In your log files / site statistics, Look for the graph or chart titled “Referring Domains” and “Referring URLs”.
7. Search Engine Referrals
How many of your visitors are coming directly from search engines? What percentage of overall traffic does this represent? This is a good variable to track to help you keep up with how many search engines are listing your site (both free submission and paid submissions), how much traffic they bring and whether to renew your paid submissions. It can also tell you whether you need to increase the number of search engines your site is submitted to in order to build on your link popularity. As a a very rough guide, you should be receiving at least 30 percent of your site traffic via search engine referrals.
To see search engine referrals, look for a chart or graph called “Search Engines” within your site statistics.
8. Search Phrases
This topic is related to search engine referrals generally, but gives added insight into what terms you were actually found for in the search engines. Do these terms match what your site was optimized for? Are there any surprising terms that you might want to develop site content for? Some log file analysis programs will even break down what specific phrases your site was found for in which particular search engines. The more detailed the data you have, the more closely you can tweak your optimization campaign to your precise market.

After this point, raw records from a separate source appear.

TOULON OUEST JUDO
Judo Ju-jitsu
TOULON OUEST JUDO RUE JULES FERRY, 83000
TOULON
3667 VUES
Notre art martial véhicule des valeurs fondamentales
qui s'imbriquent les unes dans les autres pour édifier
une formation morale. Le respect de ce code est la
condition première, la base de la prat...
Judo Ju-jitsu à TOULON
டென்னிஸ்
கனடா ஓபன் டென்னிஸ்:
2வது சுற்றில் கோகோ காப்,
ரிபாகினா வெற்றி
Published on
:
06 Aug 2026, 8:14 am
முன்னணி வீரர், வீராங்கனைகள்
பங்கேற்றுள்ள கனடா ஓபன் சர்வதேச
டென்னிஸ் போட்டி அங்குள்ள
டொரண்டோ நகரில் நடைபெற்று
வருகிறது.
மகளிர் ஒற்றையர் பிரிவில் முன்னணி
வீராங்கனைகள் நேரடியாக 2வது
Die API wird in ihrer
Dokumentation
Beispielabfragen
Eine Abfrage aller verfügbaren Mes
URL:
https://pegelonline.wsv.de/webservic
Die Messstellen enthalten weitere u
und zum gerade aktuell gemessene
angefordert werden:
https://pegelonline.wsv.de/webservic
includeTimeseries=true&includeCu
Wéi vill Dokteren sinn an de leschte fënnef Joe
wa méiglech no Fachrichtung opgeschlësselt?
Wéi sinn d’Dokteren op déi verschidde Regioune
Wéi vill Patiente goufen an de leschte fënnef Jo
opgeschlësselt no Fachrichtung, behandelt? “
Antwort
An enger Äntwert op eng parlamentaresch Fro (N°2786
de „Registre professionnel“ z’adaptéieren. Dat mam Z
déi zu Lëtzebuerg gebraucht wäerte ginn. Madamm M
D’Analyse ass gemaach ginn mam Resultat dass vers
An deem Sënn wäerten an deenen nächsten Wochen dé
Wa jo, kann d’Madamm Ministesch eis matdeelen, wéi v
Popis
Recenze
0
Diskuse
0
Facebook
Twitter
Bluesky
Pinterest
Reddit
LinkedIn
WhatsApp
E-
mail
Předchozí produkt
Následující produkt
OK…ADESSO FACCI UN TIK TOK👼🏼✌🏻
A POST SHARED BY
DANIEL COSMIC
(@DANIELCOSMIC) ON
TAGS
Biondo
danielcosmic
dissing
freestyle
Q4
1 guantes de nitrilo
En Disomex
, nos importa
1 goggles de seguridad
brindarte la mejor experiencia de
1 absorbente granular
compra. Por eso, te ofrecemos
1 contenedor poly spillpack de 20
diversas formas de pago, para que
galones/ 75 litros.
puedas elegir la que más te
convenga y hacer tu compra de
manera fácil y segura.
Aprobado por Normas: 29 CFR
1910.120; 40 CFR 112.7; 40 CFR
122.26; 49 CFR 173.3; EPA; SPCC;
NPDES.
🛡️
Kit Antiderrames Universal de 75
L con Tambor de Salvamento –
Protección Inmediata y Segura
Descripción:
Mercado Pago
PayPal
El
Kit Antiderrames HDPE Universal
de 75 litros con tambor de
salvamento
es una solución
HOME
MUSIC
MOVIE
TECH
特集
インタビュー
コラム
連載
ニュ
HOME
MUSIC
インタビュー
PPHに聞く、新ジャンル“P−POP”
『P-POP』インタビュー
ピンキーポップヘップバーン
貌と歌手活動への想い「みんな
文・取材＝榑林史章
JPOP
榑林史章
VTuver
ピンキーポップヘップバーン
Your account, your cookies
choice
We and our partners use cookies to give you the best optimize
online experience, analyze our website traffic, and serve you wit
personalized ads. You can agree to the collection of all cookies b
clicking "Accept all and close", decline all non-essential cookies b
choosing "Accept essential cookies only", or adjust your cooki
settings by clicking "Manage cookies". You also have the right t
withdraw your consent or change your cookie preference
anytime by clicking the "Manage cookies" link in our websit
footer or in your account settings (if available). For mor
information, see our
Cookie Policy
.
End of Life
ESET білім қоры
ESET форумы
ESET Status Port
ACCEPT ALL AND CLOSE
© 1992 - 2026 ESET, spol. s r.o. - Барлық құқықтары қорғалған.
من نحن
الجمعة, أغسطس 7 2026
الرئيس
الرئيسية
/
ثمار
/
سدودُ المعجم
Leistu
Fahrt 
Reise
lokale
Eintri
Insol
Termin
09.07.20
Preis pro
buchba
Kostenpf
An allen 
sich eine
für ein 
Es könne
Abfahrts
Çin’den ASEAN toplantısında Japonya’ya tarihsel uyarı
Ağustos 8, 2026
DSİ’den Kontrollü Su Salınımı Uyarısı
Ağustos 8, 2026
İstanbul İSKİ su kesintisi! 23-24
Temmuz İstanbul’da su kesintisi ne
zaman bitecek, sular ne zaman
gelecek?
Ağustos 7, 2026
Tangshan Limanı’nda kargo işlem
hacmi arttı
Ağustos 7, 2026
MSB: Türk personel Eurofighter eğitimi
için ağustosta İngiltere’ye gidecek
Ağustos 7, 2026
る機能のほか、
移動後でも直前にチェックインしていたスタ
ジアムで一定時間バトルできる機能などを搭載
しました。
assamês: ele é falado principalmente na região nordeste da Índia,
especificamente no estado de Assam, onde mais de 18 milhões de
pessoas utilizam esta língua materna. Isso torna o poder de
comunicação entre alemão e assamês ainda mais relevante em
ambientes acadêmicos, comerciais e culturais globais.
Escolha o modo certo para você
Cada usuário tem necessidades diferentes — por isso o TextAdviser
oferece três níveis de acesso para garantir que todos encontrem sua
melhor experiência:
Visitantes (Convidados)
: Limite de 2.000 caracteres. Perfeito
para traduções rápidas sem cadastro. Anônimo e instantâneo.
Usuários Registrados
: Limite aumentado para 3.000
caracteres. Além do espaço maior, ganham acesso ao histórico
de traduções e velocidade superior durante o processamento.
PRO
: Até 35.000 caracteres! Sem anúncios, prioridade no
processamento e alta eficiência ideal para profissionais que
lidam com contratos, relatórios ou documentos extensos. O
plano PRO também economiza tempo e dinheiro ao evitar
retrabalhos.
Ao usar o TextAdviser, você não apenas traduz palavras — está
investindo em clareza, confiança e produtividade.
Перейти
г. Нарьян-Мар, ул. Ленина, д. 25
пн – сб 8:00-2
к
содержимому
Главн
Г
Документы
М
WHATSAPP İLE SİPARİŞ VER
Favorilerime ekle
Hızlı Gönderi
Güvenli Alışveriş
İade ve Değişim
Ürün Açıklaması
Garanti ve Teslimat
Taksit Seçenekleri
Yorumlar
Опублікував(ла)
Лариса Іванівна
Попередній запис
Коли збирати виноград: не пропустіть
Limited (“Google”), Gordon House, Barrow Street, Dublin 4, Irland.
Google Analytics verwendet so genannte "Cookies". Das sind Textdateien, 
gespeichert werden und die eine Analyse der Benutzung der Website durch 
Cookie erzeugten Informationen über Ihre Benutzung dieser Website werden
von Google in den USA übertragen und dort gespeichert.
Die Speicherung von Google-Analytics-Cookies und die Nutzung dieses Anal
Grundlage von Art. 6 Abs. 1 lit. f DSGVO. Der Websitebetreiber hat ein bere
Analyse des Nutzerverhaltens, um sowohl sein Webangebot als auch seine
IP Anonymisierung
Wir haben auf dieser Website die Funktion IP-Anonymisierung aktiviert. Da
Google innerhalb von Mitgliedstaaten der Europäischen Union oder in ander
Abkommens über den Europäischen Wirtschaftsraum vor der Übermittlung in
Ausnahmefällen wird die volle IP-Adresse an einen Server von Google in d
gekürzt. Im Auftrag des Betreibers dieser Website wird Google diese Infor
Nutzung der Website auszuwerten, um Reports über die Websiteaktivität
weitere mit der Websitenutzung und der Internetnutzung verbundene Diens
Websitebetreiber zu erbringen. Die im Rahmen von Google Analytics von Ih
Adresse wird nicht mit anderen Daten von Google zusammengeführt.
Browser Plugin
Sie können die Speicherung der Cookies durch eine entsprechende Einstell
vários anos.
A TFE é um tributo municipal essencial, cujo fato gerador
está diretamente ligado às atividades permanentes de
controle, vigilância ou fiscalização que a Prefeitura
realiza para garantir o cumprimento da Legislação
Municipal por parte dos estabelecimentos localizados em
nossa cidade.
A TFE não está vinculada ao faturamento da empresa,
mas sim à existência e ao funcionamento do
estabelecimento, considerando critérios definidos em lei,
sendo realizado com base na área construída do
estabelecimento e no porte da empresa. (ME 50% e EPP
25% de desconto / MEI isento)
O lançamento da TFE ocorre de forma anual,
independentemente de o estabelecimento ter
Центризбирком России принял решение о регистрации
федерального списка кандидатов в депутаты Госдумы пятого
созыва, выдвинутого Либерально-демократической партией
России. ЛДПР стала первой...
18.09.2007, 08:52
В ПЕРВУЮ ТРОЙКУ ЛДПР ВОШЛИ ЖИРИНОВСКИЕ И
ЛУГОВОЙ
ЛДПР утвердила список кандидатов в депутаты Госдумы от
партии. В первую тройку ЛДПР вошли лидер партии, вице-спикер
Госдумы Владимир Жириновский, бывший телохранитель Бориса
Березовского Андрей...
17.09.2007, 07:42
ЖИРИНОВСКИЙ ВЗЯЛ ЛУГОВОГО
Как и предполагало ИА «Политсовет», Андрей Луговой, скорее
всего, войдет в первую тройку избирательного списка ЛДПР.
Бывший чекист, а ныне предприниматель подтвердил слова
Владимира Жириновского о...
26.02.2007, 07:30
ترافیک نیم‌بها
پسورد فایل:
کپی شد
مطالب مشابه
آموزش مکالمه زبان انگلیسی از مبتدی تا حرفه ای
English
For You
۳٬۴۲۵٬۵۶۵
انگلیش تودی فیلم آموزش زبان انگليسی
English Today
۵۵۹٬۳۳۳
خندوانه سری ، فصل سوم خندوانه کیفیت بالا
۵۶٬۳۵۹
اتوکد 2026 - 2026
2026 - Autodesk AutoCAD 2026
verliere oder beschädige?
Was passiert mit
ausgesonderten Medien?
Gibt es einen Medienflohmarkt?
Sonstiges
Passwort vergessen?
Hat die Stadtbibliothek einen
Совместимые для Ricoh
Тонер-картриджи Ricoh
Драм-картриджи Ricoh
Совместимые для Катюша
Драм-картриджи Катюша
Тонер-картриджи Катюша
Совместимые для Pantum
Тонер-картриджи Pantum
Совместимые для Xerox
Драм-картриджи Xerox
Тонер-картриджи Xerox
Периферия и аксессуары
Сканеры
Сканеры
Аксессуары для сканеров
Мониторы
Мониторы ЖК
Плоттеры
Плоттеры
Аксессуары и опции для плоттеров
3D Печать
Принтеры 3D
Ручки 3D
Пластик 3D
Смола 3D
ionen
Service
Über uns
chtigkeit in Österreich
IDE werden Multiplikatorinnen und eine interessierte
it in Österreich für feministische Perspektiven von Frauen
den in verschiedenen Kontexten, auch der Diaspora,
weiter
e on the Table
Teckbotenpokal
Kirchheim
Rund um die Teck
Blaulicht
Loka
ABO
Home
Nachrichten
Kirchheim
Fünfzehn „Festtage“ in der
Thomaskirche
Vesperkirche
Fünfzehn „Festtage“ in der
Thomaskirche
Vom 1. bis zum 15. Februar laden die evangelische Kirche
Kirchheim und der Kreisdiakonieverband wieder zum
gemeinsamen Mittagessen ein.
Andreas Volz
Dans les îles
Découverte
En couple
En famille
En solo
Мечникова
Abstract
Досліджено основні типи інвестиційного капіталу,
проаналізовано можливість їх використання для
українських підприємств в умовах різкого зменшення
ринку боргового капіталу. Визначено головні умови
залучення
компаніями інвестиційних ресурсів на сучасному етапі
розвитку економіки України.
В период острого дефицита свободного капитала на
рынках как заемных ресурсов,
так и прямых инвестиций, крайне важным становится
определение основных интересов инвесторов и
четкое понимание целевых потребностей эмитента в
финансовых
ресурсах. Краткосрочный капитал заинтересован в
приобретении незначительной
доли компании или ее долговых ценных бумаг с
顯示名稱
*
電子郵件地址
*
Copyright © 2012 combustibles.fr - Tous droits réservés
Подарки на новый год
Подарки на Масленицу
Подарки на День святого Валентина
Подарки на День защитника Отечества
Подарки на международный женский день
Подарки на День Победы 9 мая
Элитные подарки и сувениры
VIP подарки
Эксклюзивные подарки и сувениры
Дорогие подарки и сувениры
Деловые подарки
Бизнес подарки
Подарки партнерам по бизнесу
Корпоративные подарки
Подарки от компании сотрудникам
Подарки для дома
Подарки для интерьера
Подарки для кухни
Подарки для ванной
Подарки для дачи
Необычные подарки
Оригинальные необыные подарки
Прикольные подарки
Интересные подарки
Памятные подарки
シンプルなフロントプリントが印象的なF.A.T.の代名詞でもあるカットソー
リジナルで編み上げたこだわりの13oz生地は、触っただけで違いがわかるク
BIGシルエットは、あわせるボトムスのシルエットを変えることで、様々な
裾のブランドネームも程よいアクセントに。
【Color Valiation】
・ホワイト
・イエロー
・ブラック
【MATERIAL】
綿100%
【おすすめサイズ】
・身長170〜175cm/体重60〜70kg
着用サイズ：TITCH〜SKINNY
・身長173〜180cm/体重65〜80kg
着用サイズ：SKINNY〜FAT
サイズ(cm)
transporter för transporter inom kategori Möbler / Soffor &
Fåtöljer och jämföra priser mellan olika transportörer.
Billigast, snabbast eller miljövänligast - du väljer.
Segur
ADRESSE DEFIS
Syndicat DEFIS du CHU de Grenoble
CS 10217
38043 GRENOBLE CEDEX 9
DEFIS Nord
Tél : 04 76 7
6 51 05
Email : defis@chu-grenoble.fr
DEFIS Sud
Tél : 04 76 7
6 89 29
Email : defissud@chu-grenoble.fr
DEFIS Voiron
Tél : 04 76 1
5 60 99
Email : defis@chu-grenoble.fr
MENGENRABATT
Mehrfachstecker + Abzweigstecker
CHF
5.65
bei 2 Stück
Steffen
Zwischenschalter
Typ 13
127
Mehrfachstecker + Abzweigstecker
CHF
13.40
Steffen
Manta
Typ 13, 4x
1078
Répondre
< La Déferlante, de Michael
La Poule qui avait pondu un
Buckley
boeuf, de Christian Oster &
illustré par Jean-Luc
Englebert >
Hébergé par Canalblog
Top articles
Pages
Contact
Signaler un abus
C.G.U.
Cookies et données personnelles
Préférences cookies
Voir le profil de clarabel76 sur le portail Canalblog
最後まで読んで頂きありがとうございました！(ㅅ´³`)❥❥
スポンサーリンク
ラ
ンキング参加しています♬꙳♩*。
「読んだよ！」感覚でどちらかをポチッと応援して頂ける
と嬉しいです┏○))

To see the search phrases your site was found for, look for “Search Phrases” or “Search Phrases by “Search Engine”.
9. Landing pages for PCC Campaigns, etc.
If you run a pay-per-click campaign or dedicate specific pages to advertising product specials, you may use special landing pages or tracking ids to monitor your traffic and conversions. Your site logs can help you track these by showing you how many visitors they each had and what they did after they visited those pages.
10. Metric values that show a radical change from developing trends
Any site metrics that show a dramatic change from one month to the next could pin-point a problem with your site or with your optimization campaign. For example, if your search engine referrals have dropped dramatically, it could indicate that you have been penalized in a search engine (or more than one). Noticing changing trends early gives you the chance to investigate problem areas and make adjustments if necessary.
Please note that all log file analysis and site statistics programs are different and use slightly different terms to describe the metrics listed above. If you’re confused, ask your site admin or hosting provider to highlight these for you.
Remember, your log files are gold mines filled with nuggets of information about your optimized web site. If you keep digging on a regular basis, you’ll eventually strike it rich with success.